The Effect of Password Strength Meters 4: What Makes Meters Matter?

Blase Ur provides herein the results by metrics affecting time of password creation, user sentiment, memorability, and summarizes the study overall.

Let’s move on to the password creation process. In particular, I’ll highlight the time it took the participants to create a password, and also how participants changed their mind during creation. Of course, we captured all their keystrokes to do this analysis.

Results for time of creation

Here (see right-hand image) is the box plot of time of creation: the Y axis is the time of creation in seconds, and on the X axis you see the conditions, again, color coded for the groups. And what we see here is we see a couple of conditions that are really sticking out.

Stringent meters lead to longer time of password creation

In particular, compared to our control conditions, we see 3 of our 4 different stringent meters are much higher – that is, participants in those conditions spent more time creating the password (see left-hand image). So of course, our next question might be: what are they doing during that time? Are they just sitting there wondering why the meter is telling them their password is not very good, or are they doing something else?

Peculiarity of how participants changed their mind

And so, we looked at how participants changed their mind during the creation process. The way we defined a participant to have changed his or her mind was the following: first they had to type a password of 8 or more characters; they created a password that met the minimum requirements, the state of requirements to proceed. And then they completely erased it and went back to step 1. And then they typed in the password and eventually saved something that was different from what they had originally typed. And so, participants who did this, we said they changed their mind.

Detailed breakdown of the ‘Changed Their Mind’ scenario

Here is the graph of the percentage of participants in each condition who changed their mind (see left-hand image). What you see here is, if we look at our two control conditions, between 10% and 20% of participants in those conditions changed their mind during the password creation process.

Meters cause people to change their mind when creating passwords

However, participants in all four stringent conditions, as well as who saw the dancing bunny or the condition in which we pushed them only towards longer passwords, changed their mind at a higher rate. So, for instance, in 3 out of the 4 stringent conditions – half-score, one-third-score, and our bold text-only half-score condition – over half of participants changed their mind by our definition during the password creation process (see graph to the right). So, what we’re seeing here is that meters lead people to change their mind and really do something substantially different during the creation process.

So, I’ve presented a bunch of results about what passwords look like, and we found that with the stringent meters, with visual bars, participants created passwords that were harder to guess. Of course, if those passwords are also harder for participants to remember, what have we actually achieved? So we looked at a number of memorability metrics.
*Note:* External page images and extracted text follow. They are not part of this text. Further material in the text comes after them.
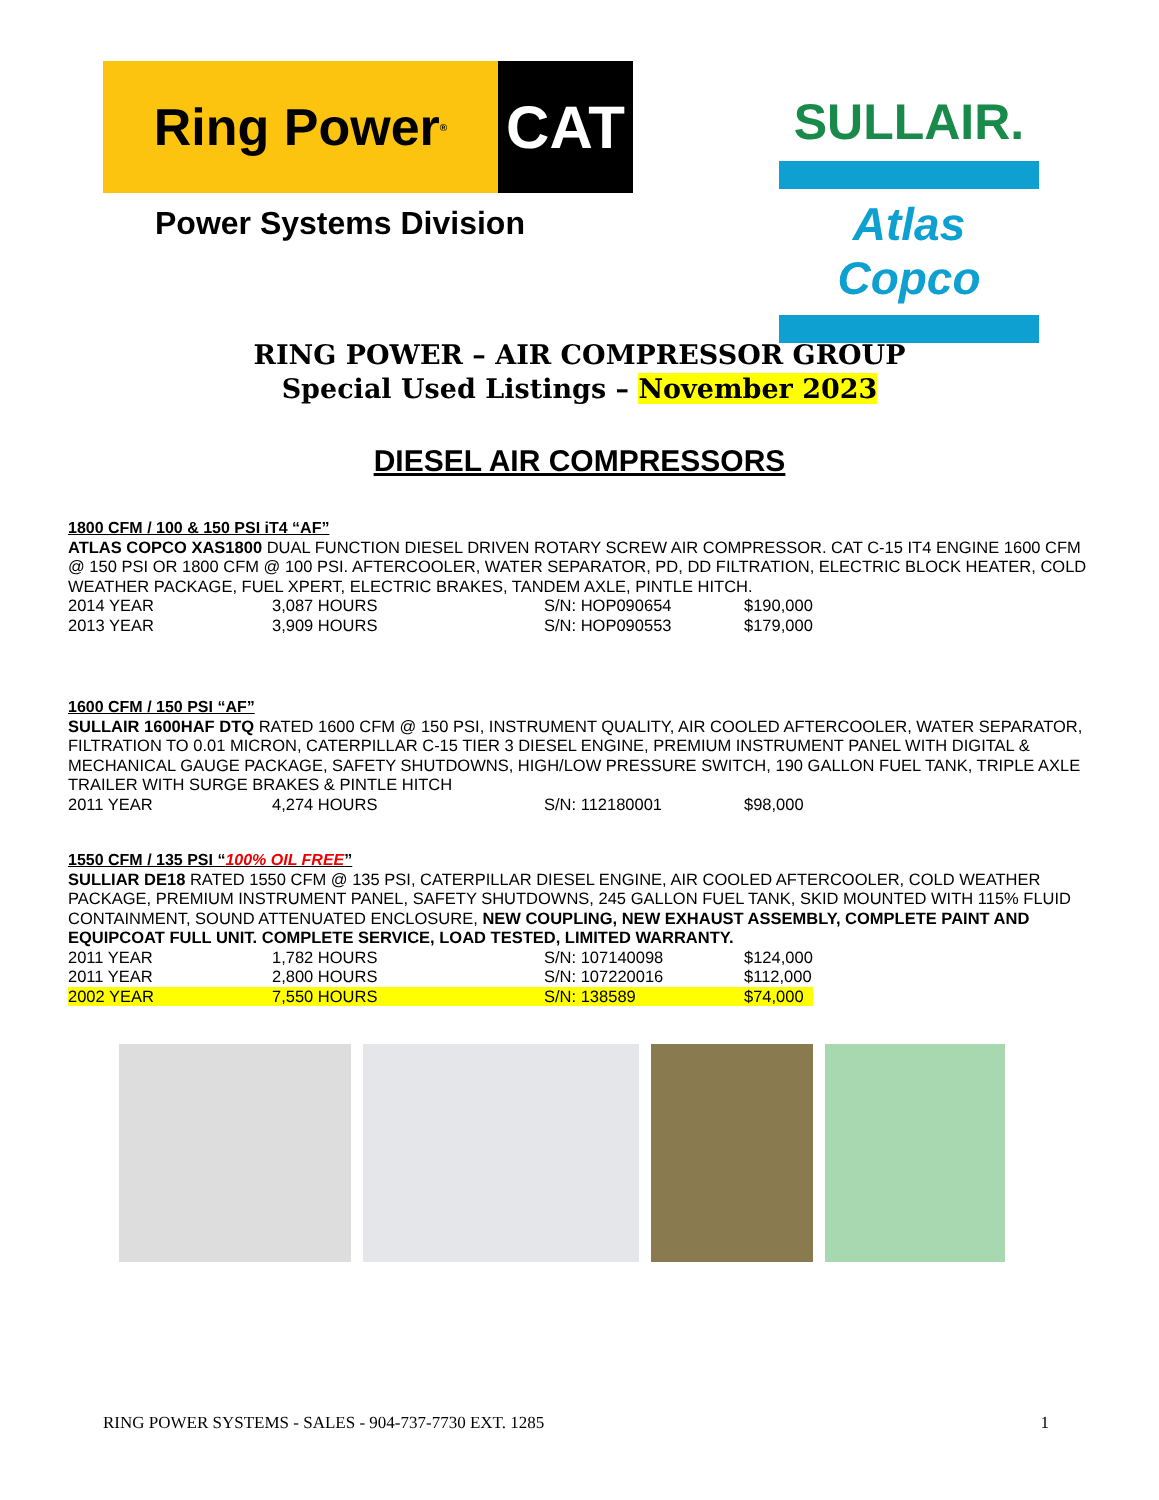Ring Power<sup>®</sup>
CAT
Power Systems Division
SULLAIR.
Atlas Copco
RING POWER – AIR COMPRESSOR GROUP
Special Used Listings – November 2023
DIESEL AIR COMPRESSORS
1800 CFM / 100 & 150 PSI iT4 “AF”
ATLAS COPCO XAS1800 DUAL FUNCTION DIESEL DRIVEN ROTARY SCREW AIR COMPRESSOR. CAT C-15 IT4 ENGINE 1600 CFM @ 150 PSI OR 1800 CFM @ 100 PSI. AFTERCOOLER, WATER SEPARATOR, PD, DD FILTRATION, ELECTRIC BLOCK HEATER, COLD WEATHER PACKAGE, FUEL XPERT, ELECTRIC BRAKES, TANDEM AXLE, PINTLE HITCH.
| 2014 YEAR | 3,087 HOURS | S/N: HOP090654 | $190,000 |
| 2013 YEAR | 3,909 HOURS | S/N: HOP090553 | $179,000 |
1600 CFM / 150 PSI “AF”
SULLAIR 1600HAF DTQ RATED 1600 CFM @ 150 PSI, INSTRUMENT QUALITY, AIR COOLED AFTERCOOLER, WATER SEPARATOR, FILTRATION TO 0.01 MICRON, CATERPILLAR C-15 TIER 3 DIESEL ENGINE, PREMIUM INSTRUMENT PANEL WITH DIGITAL & MECHANICAL GAUGE PACKAGE, SAFETY SHUTDOWNS, HIGH/LOW PRESSURE SWITCH, 190 GALLON FUEL TANK, TRIPLE AXLE TRAILER WITH SURGE BRAKES & PINTLE HITCH
| 2011 YEAR | 4,274 HOURS | S/N: 112180001 | $98,000 |
1550 CFM / 135 PSI “100% OIL FREE”
SULLIAR DE18 RATED 1550 CFM @ 135 PSI, CATERPILLAR DIESEL ENGINE, AIR COOLED AFTERCOOLER, COLD WEATHER PACKAGE, PREMIUM INSTRUMENT PANEL, SAFETY SHUTDOWNS, 245 GALLON FUEL TANK, SKID MOUNTED WITH 115% FLUID CONTAINMENT, SOUND ATTENUATED ENCLOSURE, NEW COUPLING, NEW EXHAUST ASSEMBLY, COMPLETE PAINT AND EQUIPCOAT FULL UNIT. COMPLETE SERVICE, LOAD TESTED, LIMITED WARRANTY.
| 2011 YEAR | 1,782 HOURS | S/N: 107140098 | $124,000 |
| 2011 YEAR | 2,800 HOURS | S/N: 107220016 | $112,000 |
| 2002 YEAR | 7,550 HOURS | S/N: 138589 | $74,000 |
RING POWER SYSTEMS - SALES - 904-737-7730 EXT. 1285 1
For instance, our participants were able to successfully log in with their password about 5 minutes after they created it, and also, 2 or more days later, when they return to the second part of the study.
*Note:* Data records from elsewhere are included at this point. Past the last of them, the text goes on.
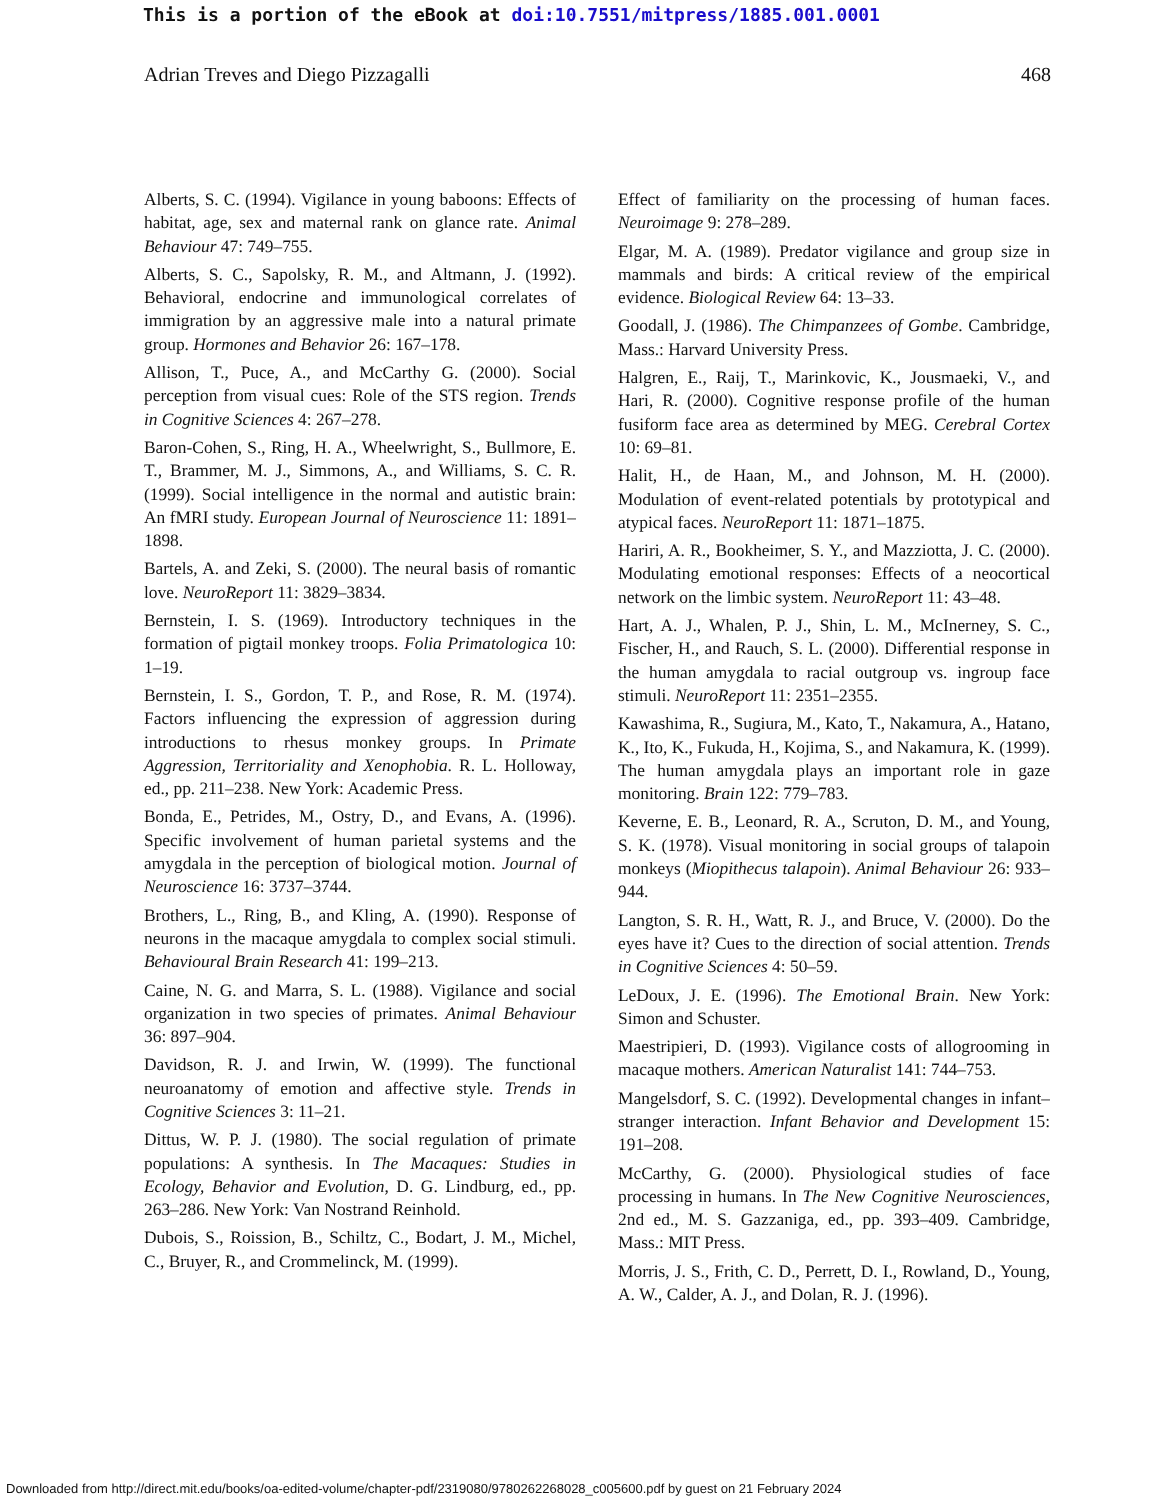This is a portion of the eBook at doi:10.7551/mitpress/1885.001.0001
Adrian Treves and Diego Pizzagalli 468
Alberts, S. C. (1994). Vigilance in young baboons: Effects of habitat, age, sex and maternal rank on glance rate. Animal Behaviour 47: 749–755.
Alberts, S. C., Sapolsky, R. M., and Altmann, J. (1992). Behavioral, endocrine and immunological correlates of immigration by an aggressive male into a natural primate group. Hormones and Behavior 26: 167–178.
Allison, T., Puce, A., and McCarthy G. (2000). Social perception from visual cues: Role of the STS region. Trends in Cognitive Sciences 4: 267–278.
Baron-Cohen, S., Ring, H. A., Wheelwright, S., Bullmore, E. T., Brammer, M. J., Simmons, A., and Williams, S. C. R. (1999). Social intelligence in the normal and autistic brain: An fMRI study. European Journal of Neuroscience 11: 1891–1898.
Bartels, A. and Zeki, S. (2000). The neural basis of romantic love. NeuroReport 11: 3829–3834.
Bernstein, I. S. (1969). Introductory techniques in the formation of pigtail monkey troops. Folia Primatologica 10: 1–19.
Bernstein, I. S., Gordon, T. P., and Rose, R. M. (1974). Factors influencing the expression of aggression during introductions to rhesus monkey groups. In Primate Aggression, Territoriality and Xenophobia. R. L. Holloway, ed., pp. 211–238. New York: Academic Press.
Bonda, E., Petrides, M., Ostry, D., and Evans, A. (1996). Specific involvement of human parietal systems and the amygdala in the perception of biological motion. Journal of Neuroscience 16: 3737–3744.
Brothers, L., Ring, B., and Kling, A. (1990). Response of neurons in the macaque amygdala to complex social stimuli. Behavioural Brain Research 41: 199–213.
Caine, N. G. and Marra, S. L. (1988). Vigilance and social organization in two species of primates. Animal Behaviour 36: 897–904.
Davidson, R. J. and Irwin, W. (1999). The functional neuroanatomy of emotion and affective style. Trends in Cognitive Sciences 3: 11–21.
Dittus, W. P. J. (1980). The social regulation of primate populations: A synthesis. In The Macaques: Studies in Ecology, Behavior and Evolution, D. G. Lindburg, ed., pp. 263–286. New York: Van Nostrand Reinhold.
Dubois, S., Roission, B., Schiltz, C., Bodart, J. M., Michel, C., Bruyer, R., and Crommelinck, M. (1999).
Effect of familiarity on the processing of human faces. Neuroimage 9: 278–289.
Elgar, M. A. (1989). Predator vigilance and group size in mammals and birds: A critical review of the empirical evidence. Biological Review 64: 13–33.
Goodall, J. (1986). The Chimpanzees of Gombe. Cambridge, Mass.: Harvard University Press.
Halgren, E., Raij, T., Marinkovic, K., Jousmaeki, V., and Hari, R. (2000). Cognitive response profile of the human fusiform face area as determined by MEG. Cerebral Cortex 10: 69–81.
Halit, H., de Haan, M., and Johnson, M. H. (2000). Modulation of event-related potentials by prototypical and atypical faces. NeuroReport 11: 1871–1875.
Hariri, A. R., Bookheimer, S. Y., and Mazziotta, J. C. (2000). Modulating emotional responses: Effects of a neocortical network on the limbic system. NeuroReport 11: 43–48.
Hart, A. J., Whalen, P. J., Shin, L. M., McInerney, S. C., Fischer, H., and Rauch, S. L. (2000). Differential response in the human amygdala to racial outgroup vs. ingroup face stimuli. NeuroReport 11: 2351–2355.
Kawashima, R., Sugiura, M., Kato, T., Nakamura, A., Hatano, K., Ito, K., Fukuda, H., Kojima, S., and Nakamura, K. (1999). The human amygdala plays an important role in gaze monitoring. Brain 122: 779–783.
Keverne, E. B., Leonard, R. A., Scruton, D. M., and Young, S. K. (1978). Visual monitoring in social groups of talapoin monkeys (Miopithecus talapoin). Animal Behaviour 26: 933–944.
Langton, S. R. H., Watt, R. J., and Bruce, V. (2000). Do the eyes have it? Cues to the direction of social attention. Trends in Cognitive Sciences 4: 50–59.
LeDoux, J. E. (1996). The Emotional Brain. New York: Simon and Schuster.
Maestripieri, D. (1993). Vigilance costs of allogrooming in macaque mothers. American Naturalist 141: 744–753.
Mangelsdorf, S. C. (1992). Developmental changes in infant–stranger interaction. Infant Behavior and Development 15: 191–208.
McCarthy, G. (2000). Physiological studies of face processing in humans. In The New Cognitive Neurosciences, 2nd ed., M. S. Gazzaniga, ed., pp. 393–409. Cambridge, Mass.: MIT Press.
Morris, J. S., Frith, C. D., Perrett, D. I., Rowland, D., Young, A. W., Calder, A. J., and Dolan, R. J. (1996).
Downloaded from http://direct.mit.edu/books/oa-edited-volume/chapter-pdf/2319080/9780262268028_c005600.pdf by guest on 21 February 2024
Results on password memorability

Participants returned for the second part of the study; we hypothesized that if a participant created a ridiculous password that they had no chance of remembering, maybe they wouldn’t even bother coming back for part 2. Also we looked at the proportion of participants who answered in our survey that they wrote their password down or stored it electronically, or whom we observed pasting in their password. And so, what we found here is not much: we found no significant differences across conditions for any of these memorability metrics.

This was both surprising and also good. We expected, while participants are making longer passwords, participants with the stringent meters and visual bars are making harder-to-guess passwords, surely, they must not be able to remember these, but that’s not what we found. We didn’t find significant differences across conditions, which is a good thing.

Evaluating user sentiment

So, finally, when we talk about participants’ sentiment: in addition to an open-ended response, participants rated their level of agreement with 14 different statements about both password creation – such as is it fun, difficult, annoying to create a password in this scenario – and also about the password meter, such as yes/no, agree/disagree that the meter gives me an incorrect score, or that’s important to me that my password gets a high score from the meter. And responses were given on a 5-point scale, from Strongly Disagree to Strongly Agree (see image above).
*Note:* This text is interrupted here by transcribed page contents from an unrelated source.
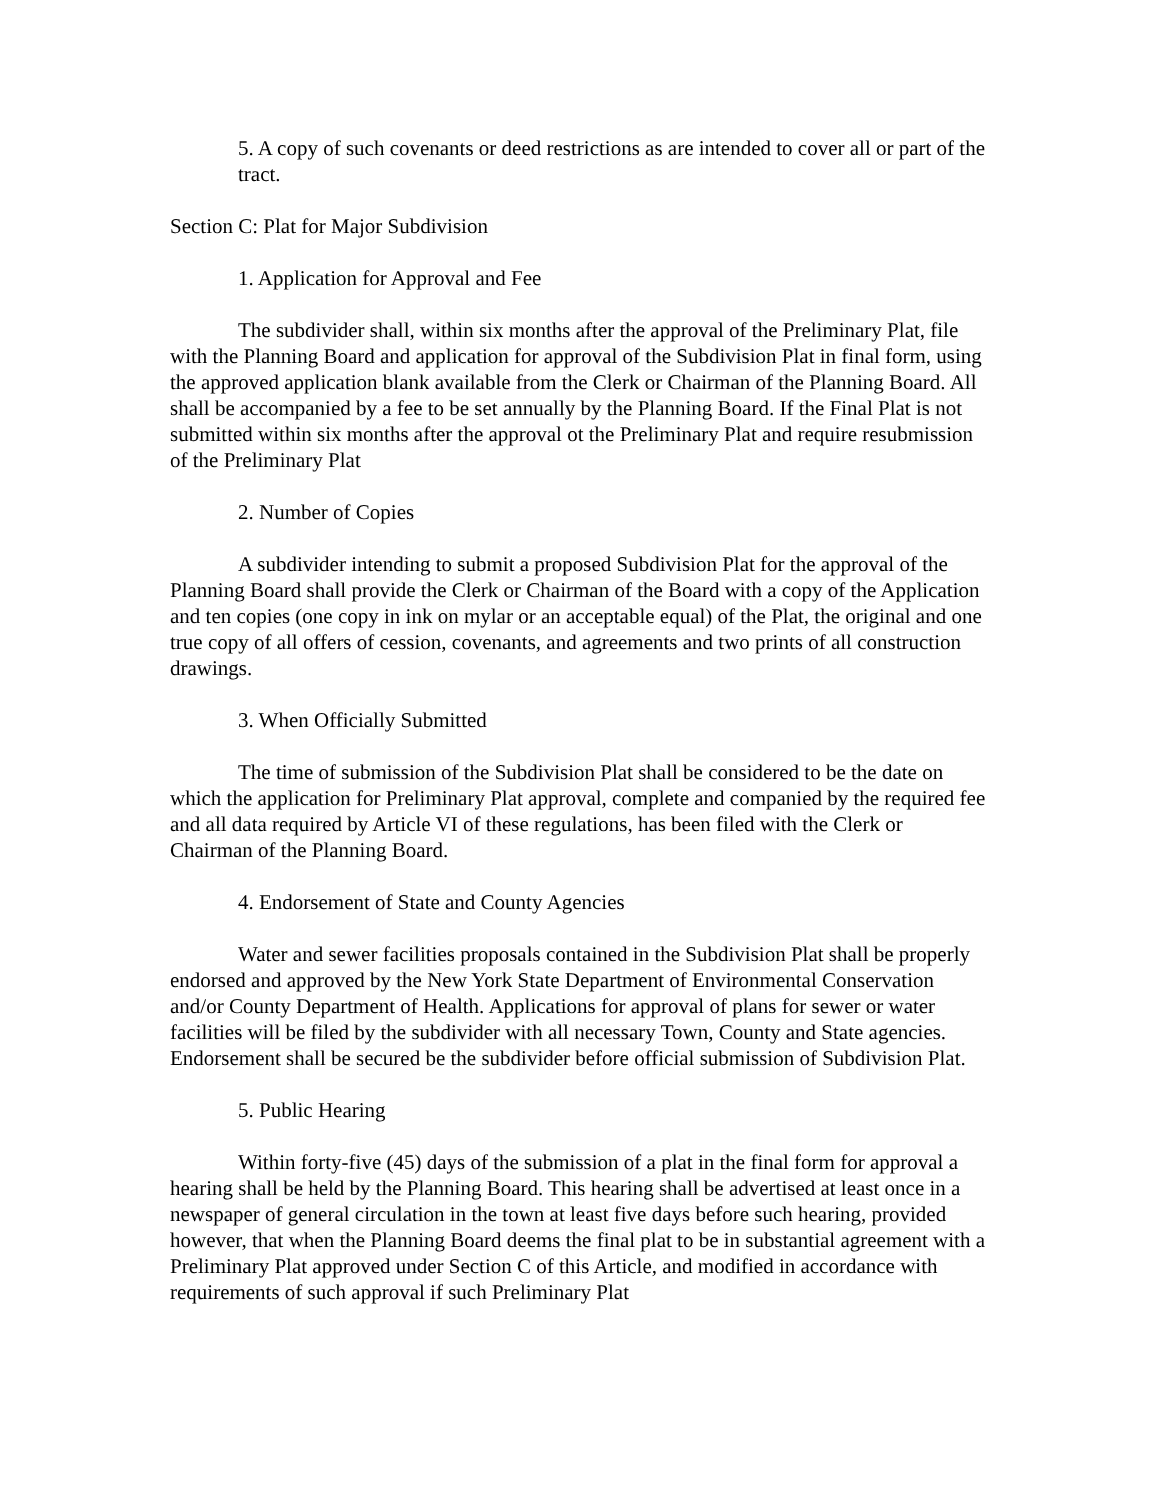5. A copy of such covenants or deed restrictions as are intended to cover all or part of the tract.
Section C: Plat for Major Subdivision
1. Application for Approval and Fee
The subdivider shall, within six months after the approval of the Preliminary Plat, file with the Planning Board and application for approval of the Subdivision Plat in final form, using the approved application blank available from the Clerk or Chairman of the Planning Board. All shall be accompanied by a fee to be set annually by the Planning Board. If the Final Plat is not submitted within six months after the approval ot the Preliminary Plat and require resubmission of the Preliminary Plat
2. Number of Copies
A subdivider intending to submit a proposed Subdivision Plat for the approval of the Planning Board shall provide the Clerk or Chairman of the Board with a copy of the Application and ten copies (one copy in ink on mylar or an acceptable equal) of the Plat, the original and one true copy of all offers of cession, covenants, and agreements and two prints of all construction drawings.
3. When Officially Submitted
The time of submission of the Subdivision Plat shall be considered to be the date on which the application for Preliminary Plat approval, complete and companied by the required fee and all data required by Article VI of these regulations, has been filed with the Clerk or Chairman of the Planning Board.
4. Endorsement of State and County Agencies
Water and sewer facilities proposals contained in the Subdivision Plat shall be properly endorsed and approved by the New York State Department of Environmental Conservation and/or County Department of Health. Applications for approval of plans for sewer or water facilities will be filed by the subdivider with all necessary Town, County and State agencies. Endorsement shall be secured be the subdivider before official submission of Subdivision Plat.
5. Public Hearing
Within forty-five (45) days of the submission of a plat in the final form for approval a hearing shall be held by the Planning Board. This hearing shall be advertised at least once in a newspaper of general circulation in the town at least five days before such hearing, provided however, that when the Planning Board deems the final plat to be in substantial agreement with a Preliminary Plat approved under Section C of this Article, and modified in accordance with requirements of such approval if such Preliminary Plat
Where we found the biggest differences in our sentiment results was with the stringent meters. We found that participants found stringent meters a bit more annoying than the non-stringent meters, and I’ll go into more detail in a moment with this result. And we also found that participants believed the stringent meters to have violated their expectations. They basically didn’t think these meters were correct; they found it actually less important that the meter give them a high score.

Meter annoyance scale

Just to give you a little bit more of the concrete sense of this, let’s look at participants’ responses to “Password strength meter was annoying” (see images). Each condition will be represented by a horizontal bar. On the left-hand side in the red you see the participants who agreed with the statement: “Yes, the meter was annoying”,

Results on whether participants found the meters annoying

which in this case was about 13%; and in the right-hand side in the two shades of blue, see those who disagreed or strongly disagreed, which in this case was the majority of participants. In the middle in grey you see those who were neutral.

Again, I’ll bring our conditions in our different groupings (see left-hand image). So, if you look at the visual groupings, you really see not much difference from the baseline meter; none of these conditions was significantly different than the baseline.

Stringent meters appear to be much more annoying than baseline meter

Where we do see differences is with the stringent meters. So, for instance, while 13% of participants who saw the baseline meter agreed: “Yes, the meter is annoying”, between 27% and 40% of participants who saw the stringent meters agreed: “Yes, the meter is annoying” (see image).

So, this tells us: first of all, yes, people seem to be paying attention to the meters, and while you might say it’s not necessarily a great thing for them to be a little bit more annoyed, it’s still a minority of people, and by our other metrics they still seem to remember their passwords.

I’d like to conclude with some of our main takeaways. We came into this study with kind of the overriding question of “Do meters do anything?” And what we did find is yes, meters do matter. We found meters lead to longer passwords; in the case of our stringer meters – even longer passwords.

Of course, passwords are different. Are they actually more secure? In particular, our stringent meters led participants to create passwords that were harder to guess. However, we didn’t observe significant differences in memorability. So, participants are creating more secure passwords, but they still seem to be able to remember them.

Main takeaways

You might be saying: ok, well, now we should just make all of our meters super stringent, and no one will have a bad password. What we found though is that overly stringent meters don’t seem to add benefits. So, if we take our one-third-score meter, which was our most stringent meter, and compare to, say, our half-score meter, we didn’t find any extra security benefits, but we did find participants to be more annoyed and actually to trust the meter less, to say “It’s not as important that it gives me a high score”. So, that may even backfire.

So, what makes meters matter? The two important features that we found were:

1. The stringency of scoring. It was our stringent meters that performed best, and this is particularly interesting, since the stringent meters aren’t what we observed in the wild. It was our baseline meter that most closely represented what was in the wild, and to really get these extra benefits we could have more stringent meters.

Features by importance

2. Having a visual component seemed to be important. Our text-only conditions, both with normal and half-scoring, didn’t perform as well.

However, what we found to be our less important features were the visual elements: the color, the segmentation of the meter, the size of the meter. This was surprising: we had this gigantic meter, and that didn’t seem to be any better than having a really tiny meter. And it also didn’t seem to be really important whether we had a bar or we had a meter with lots of bunnyness. So, thank you very much and I’ll be happy to take questions.